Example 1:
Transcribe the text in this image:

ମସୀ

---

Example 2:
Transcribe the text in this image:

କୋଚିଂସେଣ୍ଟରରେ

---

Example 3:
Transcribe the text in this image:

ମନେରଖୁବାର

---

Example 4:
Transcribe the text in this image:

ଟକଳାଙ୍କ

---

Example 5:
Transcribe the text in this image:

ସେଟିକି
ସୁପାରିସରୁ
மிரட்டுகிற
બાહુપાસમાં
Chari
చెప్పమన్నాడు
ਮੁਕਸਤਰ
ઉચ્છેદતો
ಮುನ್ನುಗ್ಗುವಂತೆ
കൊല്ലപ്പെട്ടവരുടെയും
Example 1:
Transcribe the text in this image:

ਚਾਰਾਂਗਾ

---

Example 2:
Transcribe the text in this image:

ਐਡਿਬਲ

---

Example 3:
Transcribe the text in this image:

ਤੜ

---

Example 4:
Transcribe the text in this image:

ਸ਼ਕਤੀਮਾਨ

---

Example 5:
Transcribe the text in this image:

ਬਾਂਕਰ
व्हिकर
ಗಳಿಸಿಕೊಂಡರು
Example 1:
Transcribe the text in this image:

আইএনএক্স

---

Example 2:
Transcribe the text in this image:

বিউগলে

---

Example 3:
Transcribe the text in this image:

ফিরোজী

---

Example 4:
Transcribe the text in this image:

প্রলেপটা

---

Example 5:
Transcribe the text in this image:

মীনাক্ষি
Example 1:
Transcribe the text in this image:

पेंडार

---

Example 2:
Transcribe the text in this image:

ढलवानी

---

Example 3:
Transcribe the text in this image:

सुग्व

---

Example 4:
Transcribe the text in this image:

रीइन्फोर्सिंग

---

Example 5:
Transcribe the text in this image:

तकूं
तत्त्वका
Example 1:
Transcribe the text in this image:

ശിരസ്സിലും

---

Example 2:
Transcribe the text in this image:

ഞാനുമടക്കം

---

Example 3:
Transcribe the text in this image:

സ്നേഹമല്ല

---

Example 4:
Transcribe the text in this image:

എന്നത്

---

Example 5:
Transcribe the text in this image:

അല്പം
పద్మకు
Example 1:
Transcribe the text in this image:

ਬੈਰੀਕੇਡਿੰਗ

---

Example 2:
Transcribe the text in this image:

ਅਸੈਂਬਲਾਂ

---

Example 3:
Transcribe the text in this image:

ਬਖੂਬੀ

_What is required:_ What you give back must match the material word for word.

_Result:_
Example 1:
Transcribe the text in this image:

ମସୀ

---

Example 2:
Transcribe the text in this image:

କୋଚିଂସେଣ୍ଟରରେ

---

Example 3:
Transcribe the text in this image:

ମନେରଖୁବାର

---

Example 4:
Transcribe the text in this image:

ଟକଳାଙ୍କ

---

Example 5:
Transcribe the text in this image:

ସେଟିକି
ସୁପାରିସରୁ
மிரட்டுகிற
બાહુપાસમાં
Chari
చెప్పమన్నాడు
ਮੁਕਸਤਰ
ઉચ્છેદતો
ಮುನ್ನುಗ್ಗುವಂತೆ
കൊല്ലപ്പെട്ടവരുടെയും
Example 1:
Transcribe the text in this image:

ਚਾਰਾਂਗਾ

---

Example 2:
Transcribe the text in this image:

ਐਡਿਬਲ

---

Example 3:
Transcribe the text in this image:

ਤੜ

---

Example 4:
Transcribe the text in this image:

ਸ਼ਕਤੀਮਾਨ

---

Example 5:
Transcribe the text in this image:

ਬਾਂਕਰ
व्हिकर
ಗಳಿಸಿಕೊಂಡರು
Example 1:
Transcribe the text in this image:

আইএনএক্স

---

Example 2:
Transcribe the text in this image:

বিউগলে

---

Example 3:
Transcribe the text in this image:

ফিরোজী

---

Example 4:
Transcribe the text in this image:

প্রলেপটা

---

Example 5:
Transcribe the text in this image:

মীনাক্ষি
Example 1:
Transcribe the text in this image:

पेंडार

---

Example 2:
Transcribe the text in this image:

ढलवानी

---

Example 3:
Transcribe the text in this image:

सुग्व

---

Example 4:
Transcribe the text in this image:

रीइन्फोर्सिंग

---

Example 5:
Transcribe the text in this image:

तकूं
तत्त्वका
Example 1:
Transcribe the text in this image:

ശിരസ്സിലും

---

Example 2:
Transcribe the text in this image:

ഞാനുമടക്കം

---

Example 3:
Transcribe the text in this image:

സ്നേഹമല്ല

---

Example 4:
Transcribe the text in this image:

എന്നത്

---

Example 5:
Transcribe the text in this image:

അല്പം
పద్మకు
Example 1:
Transcribe the text in this image:

ਬੈਰੀਕੇਡਿੰਗ

---

Example 2:
Transcribe the text in this image:

ਅਸੈਂਬਲਾਂ

---

Example 3:
Transcribe the text in this image:

ਬਖੂਬੀ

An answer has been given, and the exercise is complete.